[Collected data]

****

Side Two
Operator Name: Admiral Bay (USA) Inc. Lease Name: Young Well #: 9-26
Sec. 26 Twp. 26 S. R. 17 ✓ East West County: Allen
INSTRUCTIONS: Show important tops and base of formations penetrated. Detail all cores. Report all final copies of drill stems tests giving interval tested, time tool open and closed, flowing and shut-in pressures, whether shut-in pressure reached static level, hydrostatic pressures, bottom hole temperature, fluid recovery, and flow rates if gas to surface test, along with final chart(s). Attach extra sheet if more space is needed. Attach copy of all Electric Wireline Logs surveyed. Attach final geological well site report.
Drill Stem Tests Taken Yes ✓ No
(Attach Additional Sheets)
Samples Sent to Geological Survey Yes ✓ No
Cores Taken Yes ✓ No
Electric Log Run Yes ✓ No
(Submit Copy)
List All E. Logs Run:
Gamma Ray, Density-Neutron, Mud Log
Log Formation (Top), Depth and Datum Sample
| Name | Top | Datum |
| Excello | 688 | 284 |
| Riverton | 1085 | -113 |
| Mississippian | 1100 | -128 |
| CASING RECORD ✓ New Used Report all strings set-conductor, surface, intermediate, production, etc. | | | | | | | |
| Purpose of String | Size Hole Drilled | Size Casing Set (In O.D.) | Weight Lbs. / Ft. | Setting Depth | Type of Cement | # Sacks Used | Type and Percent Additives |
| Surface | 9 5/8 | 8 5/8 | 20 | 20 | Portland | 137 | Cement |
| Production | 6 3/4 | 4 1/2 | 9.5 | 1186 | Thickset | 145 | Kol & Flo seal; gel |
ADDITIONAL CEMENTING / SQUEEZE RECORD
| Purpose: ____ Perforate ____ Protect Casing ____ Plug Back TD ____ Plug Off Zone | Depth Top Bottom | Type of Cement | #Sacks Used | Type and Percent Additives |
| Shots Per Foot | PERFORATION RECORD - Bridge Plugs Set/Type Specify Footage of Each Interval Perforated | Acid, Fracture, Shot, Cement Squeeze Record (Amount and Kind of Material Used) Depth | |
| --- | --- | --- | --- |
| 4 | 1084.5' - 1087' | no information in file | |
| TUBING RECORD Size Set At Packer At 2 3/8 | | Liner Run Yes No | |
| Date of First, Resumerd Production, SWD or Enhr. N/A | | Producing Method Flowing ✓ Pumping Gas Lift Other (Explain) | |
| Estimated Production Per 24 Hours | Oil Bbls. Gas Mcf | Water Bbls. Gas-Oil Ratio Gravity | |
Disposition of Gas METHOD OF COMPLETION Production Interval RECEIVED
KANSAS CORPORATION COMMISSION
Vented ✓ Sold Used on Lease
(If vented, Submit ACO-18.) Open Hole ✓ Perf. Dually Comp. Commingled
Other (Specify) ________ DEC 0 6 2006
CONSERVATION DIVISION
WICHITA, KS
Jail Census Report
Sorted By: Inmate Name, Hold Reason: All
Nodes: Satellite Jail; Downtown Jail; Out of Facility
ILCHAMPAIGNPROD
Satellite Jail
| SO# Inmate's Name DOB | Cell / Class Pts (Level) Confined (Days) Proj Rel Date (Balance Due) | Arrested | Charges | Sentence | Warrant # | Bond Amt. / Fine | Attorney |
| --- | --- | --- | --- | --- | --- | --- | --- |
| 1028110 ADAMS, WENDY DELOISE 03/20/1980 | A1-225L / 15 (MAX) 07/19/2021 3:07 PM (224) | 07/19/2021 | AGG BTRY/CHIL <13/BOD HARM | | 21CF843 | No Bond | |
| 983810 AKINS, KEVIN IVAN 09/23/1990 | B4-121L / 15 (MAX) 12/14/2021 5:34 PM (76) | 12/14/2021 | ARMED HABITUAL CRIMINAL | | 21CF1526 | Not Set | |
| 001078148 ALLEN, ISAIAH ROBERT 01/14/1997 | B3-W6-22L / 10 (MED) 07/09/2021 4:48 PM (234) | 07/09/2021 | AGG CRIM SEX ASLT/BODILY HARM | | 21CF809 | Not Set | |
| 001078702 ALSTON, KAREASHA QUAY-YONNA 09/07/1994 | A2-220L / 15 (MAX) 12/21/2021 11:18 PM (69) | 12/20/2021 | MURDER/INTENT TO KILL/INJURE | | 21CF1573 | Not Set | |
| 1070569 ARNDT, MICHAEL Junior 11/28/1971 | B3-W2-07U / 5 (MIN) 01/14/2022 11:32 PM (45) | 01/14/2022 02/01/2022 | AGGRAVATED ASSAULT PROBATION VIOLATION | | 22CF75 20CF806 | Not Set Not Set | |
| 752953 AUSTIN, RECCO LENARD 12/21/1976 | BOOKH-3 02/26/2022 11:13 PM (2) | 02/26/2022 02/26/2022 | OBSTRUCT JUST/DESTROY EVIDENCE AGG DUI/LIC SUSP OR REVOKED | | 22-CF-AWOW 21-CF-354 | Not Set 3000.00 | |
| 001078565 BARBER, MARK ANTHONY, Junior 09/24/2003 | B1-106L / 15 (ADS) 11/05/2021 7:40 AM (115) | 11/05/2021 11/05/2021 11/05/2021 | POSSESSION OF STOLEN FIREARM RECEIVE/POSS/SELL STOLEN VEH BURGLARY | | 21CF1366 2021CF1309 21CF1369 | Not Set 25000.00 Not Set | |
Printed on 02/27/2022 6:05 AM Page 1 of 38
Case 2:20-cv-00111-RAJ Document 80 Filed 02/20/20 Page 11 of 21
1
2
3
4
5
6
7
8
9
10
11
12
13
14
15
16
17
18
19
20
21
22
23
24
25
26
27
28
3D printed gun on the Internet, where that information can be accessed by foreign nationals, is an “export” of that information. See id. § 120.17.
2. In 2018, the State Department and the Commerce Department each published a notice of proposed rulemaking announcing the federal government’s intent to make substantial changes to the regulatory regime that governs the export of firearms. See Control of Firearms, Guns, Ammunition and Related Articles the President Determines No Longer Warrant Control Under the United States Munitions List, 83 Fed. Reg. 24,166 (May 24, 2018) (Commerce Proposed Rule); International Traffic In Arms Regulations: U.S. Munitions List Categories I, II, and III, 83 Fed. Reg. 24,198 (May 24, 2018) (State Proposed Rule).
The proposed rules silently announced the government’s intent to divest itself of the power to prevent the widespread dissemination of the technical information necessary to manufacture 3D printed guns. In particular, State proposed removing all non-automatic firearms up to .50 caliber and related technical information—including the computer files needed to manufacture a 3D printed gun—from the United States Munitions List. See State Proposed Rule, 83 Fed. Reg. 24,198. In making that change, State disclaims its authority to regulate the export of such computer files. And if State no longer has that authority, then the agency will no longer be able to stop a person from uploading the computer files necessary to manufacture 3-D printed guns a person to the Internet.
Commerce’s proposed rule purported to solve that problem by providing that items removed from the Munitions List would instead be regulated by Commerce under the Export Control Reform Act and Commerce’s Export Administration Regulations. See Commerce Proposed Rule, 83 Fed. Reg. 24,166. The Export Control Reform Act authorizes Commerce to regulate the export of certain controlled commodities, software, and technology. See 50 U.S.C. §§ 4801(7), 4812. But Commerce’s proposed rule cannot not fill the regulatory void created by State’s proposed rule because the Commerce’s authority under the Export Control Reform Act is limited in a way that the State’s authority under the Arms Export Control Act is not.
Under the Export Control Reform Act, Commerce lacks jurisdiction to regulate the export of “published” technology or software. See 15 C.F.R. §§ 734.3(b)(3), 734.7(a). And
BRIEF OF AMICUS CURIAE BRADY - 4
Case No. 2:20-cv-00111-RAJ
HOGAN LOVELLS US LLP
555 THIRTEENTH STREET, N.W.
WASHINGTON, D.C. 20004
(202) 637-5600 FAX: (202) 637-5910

****

→ **Task item**
Transcribe all records exactly as written.

→ **Reply**
Side Two
Operator Name: Admiral Bay (USA) Inc. Lease Name: Young Well #: 9-26
Sec. 26 Twp. 26 S. R. 17 ✓ East West County: Allen
INSTRUCTIONS: Show important tops and base of formations penetrated. Detail all cores. Report all final copies of drill stems tests giving interval tested, time tool open and closed, flowing and shut-in pressures, whether shut-in pressure reached static level, hydrostatic pressures, bottom hole temperature, fluid recovery, and flow rates if gas to surface test, along with final chart(s). Attach extra sheet if more space is needed. Attach copy of all Electric Wireline Logs surveyed. Attach final geological well site report.
Drill Stem Tests Taken Yes ✓ No
(Attach Additional Sheets)
Samples Sent to Geological Survey Yes ✓ No
Cores Taken Yes ✓ No
Electric Log Run Yes ✓ No
(Submit Copy)
List All E. Logs Run:
Gamma Ray, Density-Neutron, Mud Log
Log Formation (Top), Depth and Datum Sample
| Name | Top | Datum |
| Excello | 688 | 284 |
| Riverton | 1085 | -113 |
| Mississippian | 1100 | -128 |
| CASING RECORD ✓ New Used Report all strings set-conductor, surface, intermediate, production, etc. | | | | | | | |
| Purpose of String | Size Hole Drilled | Size Casing Set (In O.D.) | Weight Lbs. / Ft. | Setting Depth | Type of Cement | # Sacks Used | Type and Percent Additives |
| Surface | 9 5/8 | 8 5/8 | 20 | 20 | Portland | 137 | Cement |
| Production | 6 3/4 | 4 1/2 | 9.5 | 1186 | Thickset | 145 | Kol & Flo seal; gel |
ADDITIONAL CEMENTING / SQUEEZE RECORD
| Purpose: ____ Perforate ____ Protect Casing ____ Plug Back TD ____ Plug Off Zone | Depth Top Bottom | Type of Cement | #Sacks Used | Type and Percent Additives |
| Shots Per Foot | PERFORATION RECORD - Bridge Plugs Set/Type Specify Footage of Each Interval Perforated | Acid, Fracture, Shot, Cement Squeeze Record (Amount and Kind of Material Used) Depth | |
| --- | --- | --- | --- |
| 4 | 1084.5' - 1087' | no information in file | |
| TUBING RECORD Size Set At Packer At 2 3/8 | | Liner Run Yes No | |
| Date of First, Resumerd Production, SWD or Enhr. N/A | | Producing Method Flowing ✓ Pumping Gas Lift Other (Explain) | |
| Estimated Production Per 24 Hours | Oil Bbls. Gas Mcf | Water Bbls. Gas-Oil Ratio Gravity | |
Disposition of Gas METHOD OF COMPLETION Production Interval RECEIVED
KANSAS CORPORATION COMMISSION
Vented ✓ Sold Used on Lease
(If vented, Submit ACO-18.) Open Hole ✓ Perf. Dually Comp. Commingled
Other (Specify) ________ DEC 0 6 2006
CONSERVATION DIVISION
WICHITA, KS
Jail Census Report
Sorted By: Inmate Name, Hold Reason: All
Nodes: Satellite Jail; Downtown Jail; Out of Facility
ILCHAMPAIGNPROD
Satellite Jail
| SO# Inmate's Name DOB | Cell / Class Pts (Level) Confined (Days) Proj Rel Date (Balance Due) | Arrested | Charges | Sentence | Warrant # | Bond Amt. / Fine | Attorney |
| --- | --- | --- | --- | --- | --- | --- | --- |
| 1028110 ADAMS, WENDY DELOISE 03/20/1980 | A1-225L / 15 (MAX) 07/19/2021 3:07 PM (224) | 07/19/2021 | AGG BTRY/CHIL <13/BOD HARM | | 21CF843 | No Bond | |
| 983810 AKINS, KEVIN IVAN 09/23/1990 | B4-121L / 15 (MAX) 12/14/2021 5:34 PM (76) | 12/14/2021 | ARMED HABITUAL CRIMINAL | | 21CF1526 | Not Set | |
| 001078148 ALLEN, ISAIAH ROBERT 01/14/1997 | B3-W6-22L / 10 (MED) 07/09/2021 4:48 PM (234) | 07/09/2021 | AGG CRIM SEX ASLT/BODILY HARM | | 21CF809 | Not Set | |
| 001078702 ALSTON, KAREASHA QUAY-YONNA 09/07/1994 | A2-220L / 15 (MAX) 12/21/2021 11:18 PM (69) | 12/20/2021 | MURDER/INTENT TO KILL/INJURE | | 21CF1573 | Not Set | |
| 1070569 ARNDT, MICHAEL Junior 11/28/1971 | B3-W2-07U / 5 (MIN) 01/14/2022 11:32 PM (45) | 01/14/2022 02/01/2022 | AGGRAVATED ASSAULT PROBATION VIOLATION | | 22CF75 20CF806 | Not Set Not Set | |
| 752953 AUSTIN, RECCO LENARD 12/21/1976 | BOOKH-3 02/26/2022 11:13 PM (2) | 02/26/2022 02/26/2022 | OBSTRUCT JUST/DESTROY EVIDENCE AGG DUI/LIC SUSP OR REVOKED | | 22-CF-AWOW 21-CF-354 | Not Set 3000.00 | |
| 001078565 BARBER, MARK ANTHONY, Junior 09/24/2003 | B1-106L / 15 (ADS) 11/05/2021 7:40 AM (115) | 11/05/2021 11/05/2021 11/05/2021 | POSSESSION OF STOLEN FIREARM RECEIVE/POSS/SELL STOLEN VEH BURGLARY | | 21CF1366 2021CF1309 21CF1369 | Not Set 25000.00 Not Set | |
Printed on 02/27/2022 6:05 AM Page 1 of 38
Case 2:20-cv-00111-RAJ Document 80 Filed 02/20/20 Page 11 of 21
1
2
3
4
5
6
7
8
9
10
11
12
13
14
15
16
17
18
19
20
21
22
23
24
25
26
27
28
3D printed gun on the Internet, where that information can be accessed by foreign nationals, is an “export” of that information. See id. § 120.17.
2. In 2018, the State Department and the Commerce Department each published a notice of proposed rulemaking announcing the federal government’s intent to make substantial changes to the regulatory regime that governs the export of firearms. See Control of Firearms, Guns, Ammunition and Related Articles the President Determines No Longer Warrant Control Under the United States Munitions List, 83 Fed. Reg. 24,166 (May 24, 2018) (Commerce Proposed Rule); International Traffic In Arms Regulations: U.S. Munitions List Categories I, II, and III, 83 Fed. Reg. 24,198 (May 24, 2018) (State Proposed Rule).
The proposed rules silently announced the government’s intent to divest itself of the power to prevent the widespread dissemination of the technical information necessary to manufacture 3D printed guns. In particular, State proposed removing all non-automatic firearms up to .50 caliber and related technical information—including the computer files needed to manufacture a 3D printed gun—from the United States Munitions List. See State Proposed Rule, 83 Fed. Reg. 24,198. In making that change, State disclaims its authority to regulate the export of such computer files. And if State no longer has that authority, then the agency will no longer be able to stop a person from uploading the computer files necessary to manufacture 3-D printed guns a person to the Internet.
Commerce’s proposed rule purported to solve that problem by providing that items removed from the Munitions List would instead be regulated by Commerce under the Export Control Reform Act and Commerce’s Export Administration Regulations. See Commerce Proposed Rule, 83 Fed. Reg. 24,166. The Export Control Reform Act authorizes Commerce to regulate the export of certain controlled commodities, software, and technology. See 50 U.S.C. §§ 4801(7), 4812. But Commerce’s proposed rule cannot not fill the regulatory void created by State’s proposed rule because the Commerce’s authority under the Export Control Reform Act is limited in a way that the State’s authority under the Arms Export Control Act is not.
Under the Export Control Reform Act, Commerce lacks jurisdiction to regulate the export of “published” technology or software. See 15 C.F.R. §§ 734.3(b)(3), 734.7(a). And
BRIEF OF AMICUS CURIAE BRADY - 4
Case No. 2:20-cv-00111-RAJ
HOGAN LOVELLS US LLP
555 THIRTEENTH STREET, N.W.
WASHINGTON, D.C. 20004
(202) 637-5600 FAX: (202) 637-5910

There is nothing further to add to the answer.